Fury filled Freedom. At the murder of Brother Aloft. At the pathetic audacity and stubbornness of these T’lan Imass. At this army of foreigners who refused to break, who did nothing but die where they stood, killing her soldiers and killing yet more of them.

She would destroy them – soon, once this last Imass was crushed and torn apart.

She stepped over a dead horse-warrior, one boot cracking into the side of the man’s head.

The blow rang loud, and Gall opened his eyes. Blinked up at the sky. I should be dead. Why am I not yet dead?

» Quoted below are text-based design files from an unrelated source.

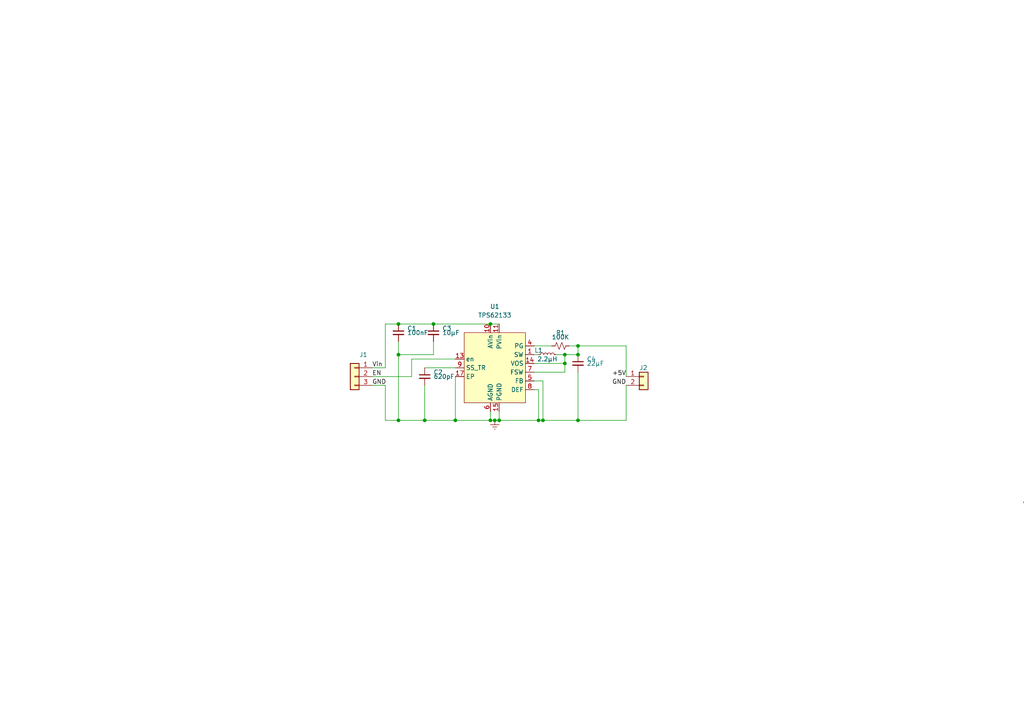
<source format=kicad_sch>
(kicad_sch (version 20200512) (host eeschema "(5.99.0-1662-g9db296991)")

  (page 1 1)

  (paper "A4")

  

  (junction (at 115.57 93.98))
  (junction (at 115.57 102.87))
  (junction (at 115.57 121.92))
  (junction (at 123.19 121.92))
  (junction (at 125.73 93.98))
  (junction (at 132.08 121.92))
  (junction (at 142.24 93.98))
  (junction (at 142.24 121.92))
  (junction (at 143.51 121.92))
  (junction (at 144.78 121.92))
  (junction (at 156.21 121.92))
  (junction (at 157.48 121.92))
  (junction (at 163.83 102.87))
  (junction (at 163.83 105.41))
  (junction (at 167.64 100.33))
  (junction (at 167.64 102.87))
  (junction (at 167.64 121.92))

  (wire (pts (xy 107.95 106.68) (xy 111.76 106.68)))
  (wire (pts (xy 107.95 111.76) (xy 111.76 111.76)))
  (wire (pts (xy 111.76 93.98) (xy 115.57 93.98)))
  (wire (pts (xy 111.76 106.68) (xy 111.76 93.98)))
  (wire (pts (xy 111.76 111.76) (xy 111.76 121.92)))
  (wire (pts (xy 111.76 121.92) (xy 115.57 121.92)))
  (wire (pts (xy 115.57 93.98) (xy 125.73 93.98)))
  (wire (pts (xy 115.57 99.06) (xy 115.57 102.87)))
  (wire (pts (xy 115.57 102.87) (xy 115.57 121.92)))
  (wire (pts (xy 115.57 121.92) (xy 123.19 121.92)))
  (wire (pts (xy 119.38 104.14) (xy 119.38 109.22)))
  (wire (pts (xy 119.38 109.22) (xy 107.95 109.22)))
  (wire (pts (xy 123.19 106.68) (xy 132.08 106.68)))
  (wire (pts (xy 123.19 111.76) (xy 123.19 121.92)))
  (wire (pts (xy 123.19 121.92) (xy 132.08 121.92)))
  (wire (pts (xy 125.73 93.98) (xy 142.24 93.98)))
  (wire (pts (xy 125.73 99.06) (xy 125.73 102.87)))
  (wire (pts (xy 125.73 102.87) (xy 115.57 102.87)))
  (wire (pts (xy 132.08 104.14) (xy 119.38 104.14)))
  (wire (pts (xy 132.08 109.22) (xy 132.08 121.92)))
  (wire (pts (xy 132.08 121.92) (xy 142.24 121.92)))
  (wire (pts (xy 142.24 93.98) (xy 144.78 93.98)))
  (wire (pts (xy 142.24 119.38) (xy 142.24 121.92)))
  (wire (pts (xy 142.24 121.92) (xy 143.51 121.92)))
  (wire (pts (xy 143.51 121.92) (xy 144.78 121.92)))
  (wire (pts (xy 144.78 121.92) (xy 144.78 119.38)))
  (wire (pts (xy 154.94 100.33) (xy 160.02 100.33)))
  (wire (pts (xy 154.94 102.87) (xy 156.21 102.87)))
  (wire (pts (xy 154.94 105.41) (xy 163.83 105.41)))
  (wire (pts (xy 154.94 107.95) (xy 163.83 107.95)))
  (wire (pts (xy 154.94 110.49) (xy 157.48 110.49)))
  (wire (pts (xy 154.94 113.03) (xy 156.21 113.03)))
  (wire (pts (xy 156.21 113.03) (xy 156.21 121.92)))
  (wire (pts (xy 156.21 121.92) (xy 144.78 121.92)))
  (wire (pts (xy 157.48 110.49) (xy 157.48 121.92)))
  (wire (pts (xy 157.48 121.92) (xy 156.21 121.92)))
  (wire (pts (xy 163.83 102.87) (xy 161.29 102.87)))
  (wire (pts (xy 163.83 102.87) (xy 167.64 102.87)))
  (wire (pts (xy 163.83 105.41) (xy 163.83 102.87)))
  (wire (pts (xy 163.83 107.95) (xy 163.83 105.41)))
  (wire (pts (xy 165.1 100.33) (xy 167.64 100.33)))
  (wire (pts (xy 167.64 100.33) (xy 167.64 102.87)))
  (wire (pts (xy 167.64 107.95) (xy 167.64 121.92)))
  (wire (pts (xy 167.64 121.92) (xy 157.48 121.92)))
  (wire (pts (xy 181.61 100.33) (xy 167.64 100.33)))
  (wire (pts (xy 181.61 109.22) (xy 181.61 100.33)))
  (wire (pts (xy 181.61 111.76) (xy 181.61 121.92)))
  (wire (pts (xy 181.61 121.92) (xy 167.64 121.92)))

  (label "Vin" (at 107.95 106.68 0)
    (effects (font (size 1.27 1.27)) (justify left bottom))
  )
  (label "EN" (at 107.95 109.22 0)
    (effects (font (size 1.27 1.27)) (justify left bottom))
  )
  (label "GND" (at 107.95 111.76 0)
    (effects (font (size 1.27 1.27)) (justify left bottom))
  )
  (label "+5V" (at 181.61 109.22 180)
    (effects (font (size 1.27 1.27)) (justify right bottom))
  )
  (label "GND" (at 181.61 111.76 180)
    (effects (font (size 1.27 1.27)) (justify right bottom))
  )
  (label "Vin" (at 299.72 147.32 180)
    (effects (font (size 1.27 1.27)) (justify right bottom))
  )
  (label "EN" (at 299.72 152.4 180)
    (effects (font (size 1.27 1.27)) (justify right bottom))
  )
  (label "+5V" (at 325.12 147.32 0)
    (effects (font (size 1.27 1.27)) (justify left bottom))
  )

  (symbol (lib_id "Device:L_Small") (at 158.75 102.87 90) (unit 1)
    (uuid "63007f3e-7661-40ac-a104-bd4a437b9a2c")
    (property "Reference" "L1" (id 0) (at 156.21 101.6 90))
    (property "Value" "2.2µH" (id 1) (at 158.75 104.14 90))
    (property "Footprint" "Inductor_SMD:L_6.3x6.3_H3" (id 2) (at 158.75 102.87 0)
      (effects (font (size 1.27 1.27)) hide)
    )
    (property "Datasheet" "~" (id 3) (at 158.75 102.87 0)
      (effects (font (size 1.27 1.27)) hide)
    )
  )

  (symbol (lib_id "power:GNDREF") (at 143.51 121.92 0) (unit 1)
    (uuid "f996578f-6380-4a69-8bfe-abf98c582d23")
    (property "Reference" "#PWR0101" (id 0) (at 143.51 128.27 0)
      (effects (font (size 1.27 1.27)) hide)
    )
    (property "Value" "GNDREF" (id 1) (at 144.78 127 0)
      (effects (font (size 1.27 1.27)) hide)
    )
    (property "Footprint" "" (id 2) (at 143.51 121.92 0)
      (effects (font (size 1.27 1.27)) hide)
    )
    (property "Datasheet" "" (id 3) (at 143.51 121.92 0)
      (effects (font (size 1.27 1.27)) hide)
    )
  )

  (symbol (lib_id "power:GNDREF") (at 299.72 157.48 0) (unit 1)
    (uuid "e6e0f3f0-fd5f-4289-82ff-473cdf8db748")
    (property "Reference" "#PWR0103" (id 0) (at 299.72 163.83 0)
      (effects (font (size 1.27 1.27)) hide)
    )
    (property "Value" "GNDREF" (id 1) (at 300.99 162.56 0)
      (effects (font (size 1.27 1.27)) hide)
    )
    (property "Footprint" "" (id 2) (at 299.72 157.48 0)
      (effects (font (size 1.27 1.27)) hide)
    )
    (property "Datasheet" "" (id 3) (at 299.72 157.48 0)
      (effects (font (size 1.27 1.27)) hide)
    )
  )

  (symbol (lib_id "power:GNDREF") (at 325.12 157.48 0) (unit 1)
    (uuid "b1974ded-7503-4572-98ec-212e2de9c175")
    (property "Reference" "#PWR0102" (id 0) (at 325.12 163.83 0)
      (effects (font (size 1.27 1.27)) hide)
    )
    (property "Value" "GNDREF" (id 1) (at 326.39 162.56 0)
      (effects (font (size 1.27 1.27)) hide)
    )
    (property "Footprint" "" (id 2) (at 325.12 157.48 0)
      (effects (font (size 1.27 1.27)) hide)
    )
    (property "Datasheet" "" (id 3) (at 325.12 157.48 0)
      (effects (font (size 1.27 1.27)) hide)
    )
  )

  (symbol (lib_id "Device:R_Small_US") (at 162.56 100.33 90) (unit 1)
    (uuid "486c1189-10ac-4c9b-8653-01d5bcea019a")
    (property "Reference" "R1" (id 0) (at 162.56 96.52 90))
    (property "Value" "100K" (id 1) (at 162.56 97.79 90))
    (property "Footprint" "Resistor_SMD:R_0805_2012Metric_Pad1.15x1.40mm_HandSolder" (id 2) (at 162.56 100.33 0)
      (effects (font (size 1.27 1.27)) hide)
    )
    (property "Datasheet" "~" (id 3) (at 162.56 100.33 0)
      (effects (font (size 1.27 1.27)) hide)
    )
  )

  (symbol (lib_name "Device:C_Small_2") (lib_id "Device:C_Small") (at 115.57 96.52 0) (unit 1)
    (uuid "d9dfa453-db02-4981-8156-77a74b3e0e1a")
    (property "Reference" "C1" (id 0) (at 118.11 95.25 0)
      (effects (font (size 1.27 1.27)) (justify left))
    )
    (property "Value" "100nF" (id 1) (at 118.11 96.52 0)
      (effects (font (size 1.27 1.27)) (justify left))
    )
    (property "Footprint" "Capacitor_SMD:C_0805_2012Metric_Pad1.15x1.40mm_HandSolder" (id 2) (at 115.57 96.52 0)
      (effects (font (size 1.27 1.27)) hide)
    )
    (property "Datasheet" "~" (id 3) (at 115.57 96.52 0)
      (effects (font (size 1.27 1.27)) hide)
    )
  )

  (symbol (lib_name "Device:C_Small_3") (lib_id "Device:C_Small") (at 123.19 109.22 0) (unit 1)
    (uuid "7d1fd7d5-2b9c-43ad-9d61-276daf86cc0c")
    (property "Reference" "C2" (id 0) (at 125.73 107.95 0)
      (effects (font (size 1.27 1.27)) (justify left))
    )
    (property "Value" "620pF" (id 1) (at 125.73 109.22 0)
      (effects (font (size 1.27 1.27)) (justify left))
    )
    (property "Footprint" "Capacitor_SMD:C_0805_2012Metric_Pad1.15x1.40mm_HandSolder" (id 2) (at 123.19 109.22 0)
      (effects (font (size 1.27 1.27)) hide)
    )
    (property "Datasheet" "~" (id 3) (at 123.19 109.22 0)
      (effects (font (size 1.27 1.27)) hide)
    )
  )

  (symbol (lib_name "Device:C_Small_1") (lib_id "Device:C_Small") (at 125.73 96.52 0) (unit 1)
    (uuid "f76cb8c9-e97e-43e9-994b-572b098b592d")
    (property "Reference" "C3" (id 0) (at 128.27 95.25 0)
      (effects (font (size 1.27 1.27)) (justify left))
    )
    (property "Value" "10µF" (id 1) (at 128.27 96.52 0)
      (effects (font (size 1.27 1.27)) (justify left))
    )
    (property "Footprint" "Capacitor_SMD:C_1206_3216Metric_Pad1.42x1.75mm_HandSolder" (id 2) (at 125.73 96.52 0)
      (effects (font (size 1.27 1.27)) hide)
    )
    (property "Datasheet" "~" (id 3) (at 125.73 96.52 0)
      (effects (font (size 1.27 1.27)) hide)
    )
  )

  (symbol (lib_id "Device:C_Small") (at 167.64 105.41 0) (unit 1)
    (uuid "0a45903b-3d52-4936-8fb5-29c9ecfdafe6")
    (property "Reference" "C4" (id 0) (at 170.18 104.14 0)
      (effects (font (size 1.27 1.27)) (justify left))
    )
    (property "Value" "22µF" (id 1) (at 170.18 105.41 0)
      (effects (font (size 1.27 1.27)) (justify left))
    )
    (property "Footprint" "Capacitor_SMD:C_0603_1608Metric" (id 2) (at 167.64 105.41 0)
      (effects (font (size 1.27 1.27)) hide)
    )
    (property "Datasheet" "~" (id 3) (at 167.64 105.41 0)
      (effects (font (size 1.27 1.27)) hide)
    )
  )

  (symbol (lib_id "Connector_Generic:Conn_01x02") (at 186.69 109.22 0) (unit 1)
    (uuid "a0b808eb-cc92-44a7-868d-8c2013ed3473")
    (property "Reference" "J2" (id 0) (at 185.42 106.68 0)
      (effects (font (size 1.27 1.27)) (justify left))
    )
    (property "Value" "Conn_01x02" (id 1) (at 189.23 111.76 0)
      (effects (font (size 1.27 1.27)) (justify left) hide)
    )
    (property "Footprint" "Custom_Vertical_1x_2.54mm_Pin_Header:PinHeader_1x02_P2.54mm_Vertical" (id 2) (at 186.69 109.22 0)
      (effects (font (size 1.27 1.27)) hide)
    )
    (property "Datasheet" "~" (id 3) (at 186.69 109.22 0)
      (effects (font (size 1.27 1.27)) hide)
    )
  )

  (symbol (lib_id "Connector_Generic:Conn_01x03") (at 102.87 109.22 0) (mirror y) (unit 1)
    (uuid "616b8d77-b8f4-4ce6-808a-121c3465fdf3")
    (property "Reference" "J1" (id 0) (at 105.41 102.87 0))
    (property "Value" "Conn_01x03" (id 1) (at 105.41 102.87 0)
      (effects (font (size 1.27 1.27)) hide)
    )
    (property "Footprint" "Custom_Vertical_1x_2.54mm_Pin_Header:PinHeader_1x03_P2.54mm_Vertical" (id 2) (at 102.87 109.22 0)
      (effects (font (size 1.27 1.27)) hide)
    )
    (property "Datasheet" "~" (id 3) (at 102.87 109.22 0)
      (effects (font (size 1.27 1.27)) hide)
    )
  )

  (symbol (lib_id "Custom_Symbols:DB_42x21") (at 302.26 160.02 0) (unit 1)
    (uuid "c65c6eec-2efe-4e3d-bb6f-04dc1189683d")
    (property "Reference" "DB1" (id 0) (at 312.42 139.7 0))
    (property "Value" "DB_42x21" (id 1) (at 312.42 142.24 0))
    (property "Footprint" "Daughterboards:DB_43x21" (id 2) (at 312.42 161.29 0)
      (effects (font (size 1.27 1.27)) hide)
    )
    (property "Datasheet" "" (id 3) (at 327.66 175.26 0)
      (effects (font (size 1.27 1.27)) hide)
    )
  )

  (symbol (lib_id "Custom_Symbols:TPS62133") (at 134.62 116.84 0) (unit 1)
    (uuid "f1482d05-c58e-4233-b640-16428b63b3f6")
    (property "Reference" "U1" (id 0) (at 143.51 88.9 0))
    (property "Value" "TPS62133" (id 1) (at 143.51 91.44 0))
    (property "Footprint" "Package_DFN_QFN:VQFN-16-1EP_3x3mm_P0.5mm_EP1.68x1.68mm_ThermalVias" (id 2) (at 163.83 73.66 0)
      (effects (font (size 1.27 1.27)) hide)
    )
    (property "Datasheet" "" (id 3) (at 163.83 73.66 0)
      (effects (font (size 1.27 1.27)) hide)
    )
  )

  (symbol_instances
    (path "/f996578f-6380-4a69-8bfe-abf98c582d23" (reference "#PWR0101") (unit 1))
    (path "/b1974ded-7503-4572-98ec-212e2de9c175" (reference "#PWR0102") (unit 1))
    (path "/e6e0f3f0-fd5f-4289-82ff-473cdf8db748" (reference "#PWR0103") (unit 1))
    (path "/d9dfa453-db02-4981-8156-77a74b3e0e1a" (reference "C1") (unit 1))
    (path "/7d1fd7d5-2b9c-43ad-9d61-276daf86cc0c" (reference "C2") (unit 1))
    (path "/f76cb8c9-e97e-43e9-994b-572b098b592d" (reference "C3") (unit 1))
    (path "/0a45903b-3d52-4936-8fb5-29c9ecfdafe6" (reference "C4") (unit 1))
    (path "/c65c6eec-2efe-4e3d-bb6f-04dc1189683d" (reference "DB1") (unit 1))
    (path "/616b8d77-b8f4-4ce6-808a-121c3465fdf3" (reference "J1") (unit 1))
    (path "/a0b808eb-cc92-44a7-868d-8c2013ed3473" (reference "J2") (unit 1))
    (path "/63007f3e-7661-40ac-a104-bd4a437b9a2c" (reference "L1") (unit 1))
    (path "/486c1189-10ac-4c9b-8653-01d5bcea019a" (reference "R1") (unit 1))
    (path "/f1482d05-c58e-4233-b640-16428b63b3f6" (reference "U1") (unit 1))
  )
)

</source>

Behind him he heard someone speak. ‘Surrender to me, T’lan Imass. Your kin are all gone. There is no point in continuing this fight. Stand and I will destroy you. But I will give you leave to depart. Be done with this – it is not your battle.’

Gall reached down, took hold of a handful of his intestines, just under his ribcage and tore it free. He groped, slicing open the palm of his hand on a discarded sword – a Kolansii blade, straight and tipped for thrusting. A child’s toy. Not like my tulwar. But it will have to do . He climbed to his feet, almost folded as a weight slipped behind his ribs and sternum – with his free hand he reached in, to hold everything up.

Turning, he found himself staring at the back of the Forkrul Assail. Beyond her stood a T’lan Imass, the one he knew to be named Nom Kala. Her left thigh had been shattered, bent and splintered, yet still she stood, her spear held at the ready.

Gall stepped forward, and drove the sword through the Forkrul Assail, through her spine. She arched in shock, the breath rushing from her.

The Khundryl fell back, his lungs slipping past his spread fingers to flop in his lap.

He was dead before his head hit the ground.

Nom Kala stepped forward. The Forkrul Assail’s eyes were wide, staring into her own. The T’lan Imass had been watching those eyes for what seemed an eternity, since the moment they had risen up from the ground beneath her. She had studied the malice and ferocity in that unhuman glare. She had witnessed the flares of pleasure and triumph each time the Assail had shattered another of her kin. She had seen their delight when breaking Kalt Urmanal’s spine.

But now there was a sword thrust through the Forkrul Assail, iron gleaming blue-red, and those eyes held nothing but astonishment.

Nom Kala took one more step closer. Then drove her harpoon into the bitch’s eye.

Hard enough to drive through, punching out the back of the Assail’s skull.

The Malazan army was crumbling. Driven back, pushed ever tighter inward, they left bodies heaped in ribboned mounds with every step they yielded. Joined by a stumbling Pores, Banaschar led the non-combatants – the children of the Snake and the Khundryl – as far back as they dared, but it was clear that the Kolansii sought only to annihilate the Bonehunters. All the heavy infantry now working round from the south were ignoring the huddled mass of unarmed onlookers.